Given passage:
------

Detective Vaughn further explained that victims of domestic violence do not
always report to the police every incident, and there are no common characteristics of a
domestic violence victim. Detective Vaughn acknowledged that, as an expert witness, he
could not comment on the dynamics of the instant case. He could only provide generic or
general testimony regarding domestic violence.
I. Defense Testimony
Defendant testified on his own behalf. He denied all of M.M.’s accusations that
he had committed acts of violence against her. He also denied ever keeping M.M. from
her family. Defendant testified the incident M.M. described happening at Marie
Callender’s never happened, and he never had a gun. Defendant denied ever requesting
M.M. to sign any documents at gunpoint. As to the doctor appointment incident, M.M.
threw keys at him, the coffee spilled on both of them, and he followed M.M. in an
attempt to return the keys to M.M. Defendant denied ever putting M.M. in a headlock.
As to the incident two days after their child’s birth, defendant went to MGPs’ home to
take the baby so his family could visit with the child. Defendant stated that, because
M.M. and her family accused him of kidnapping the baby when he tried to take the baby,
he handed the baby to MGM and left. Defendant testified he was not following M.M.
and her sisters to the Walmart and never texted Nora. However, Sheriff’s Deputy
9
Cunanan testified that in September 2016, defendant admitted he had called Nora and
told her he wasn’t following her, and then texted Nora.
Defendant further testified that M.M. threatened to keep their child from him, and
sent him e-mails and texts calling him names, telling him people would always believe a
woman, and telling him he would not be able to see his daughter. Defendant testified
M.M. sent an email stating that she was going to report he hit her and threatened to kill
her and the baby, and she would be happy to see him in prison. In response, M.M. denied
sending defendant the e-mails and texts.
Defendant acknowledged being arrested and convicted in 2005 of possessing
narcotics while in possession of a firearm. M.M. acknowledged being convicted in 2009
of selling methamphetamine and lying to the police about her driver’s license, which had
been suspended. M.M. also admitted that while dating defendant, she had used
methamphetamine but it did not prevent her from remembering the incidents that
occurred during that time.
III.
EVIDENCE OF INTIMATE PARTNER BATTERING
Defendant contends The trial court erred in allowing expert testimony on domestic
violence. We disagree.

------

Directive 1: In the court opinion, what does the defendant say he did after M.M. and her family accused him of kidnapping the baby?
Directive 2: Resume the court opinion on the domestic violence case, starting right after its last sentence.
The data after this point has no connection to the court opinion.

Data segment:
------

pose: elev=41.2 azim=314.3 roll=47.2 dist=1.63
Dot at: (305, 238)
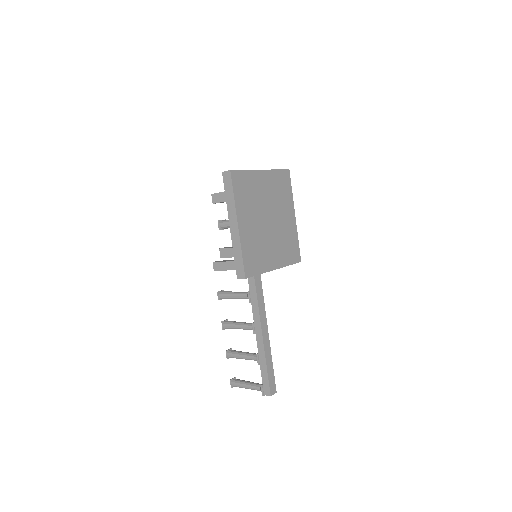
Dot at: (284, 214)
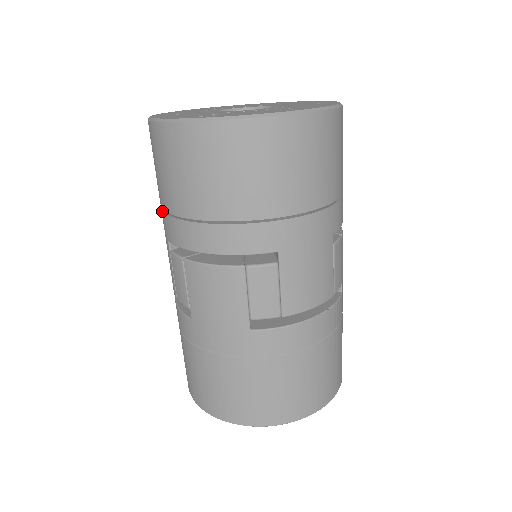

------

Answer 1: He handed the baby to MGM and left.

Answer 2:
A. Procedural Background
The People filed a motion in limine requesting the trial court to permit Detective
Vaughn to testify as an expert on domestic violence. The People stated in their written
10
motion that they intended to use his testimony to educate the jury regarding the Power
and Control Wheel, Cycle of Violence, and domestic violence victims’ common
behaviors, such as victims avoiding or delaying reporting abuse to law enforcement and
victims recanting their initial statements in order to protect the abuser. It was undisputed
Detective Vaughn qualified as a domestic violence expert.
The trial court stated that Detective Vaughn could educate the jury on domestic
violence but could not provide any opinion testimony on whether defendant committed
the charged crimes. The prosecutor agreed and noted Detective Vaughn had not been
involved in the investigation of defendant’s crimes and did not know the parties. The
prosecutor stated that Detective Vaughn’s testimony would assist the jury in determining
M.M.’s credibility and why she delayed reporting most of the incidents right after they
occurred. Defense counsel objected to Detective Vaughn testifying because domestic
violence is not a recognized science and is “just science at best.” Defense counsel
asserted that Detective Vaughn’s testimony would be of de minimis probative value and
prejudicially impugn defendant’s character. After reviewing case law on the subject, the
trial court stated it would review Detective Vaughn’s CV, and assuming it showed he
qualified as an expert, the court would allow his testimony under Evidence Code section
1107, subdivision (a).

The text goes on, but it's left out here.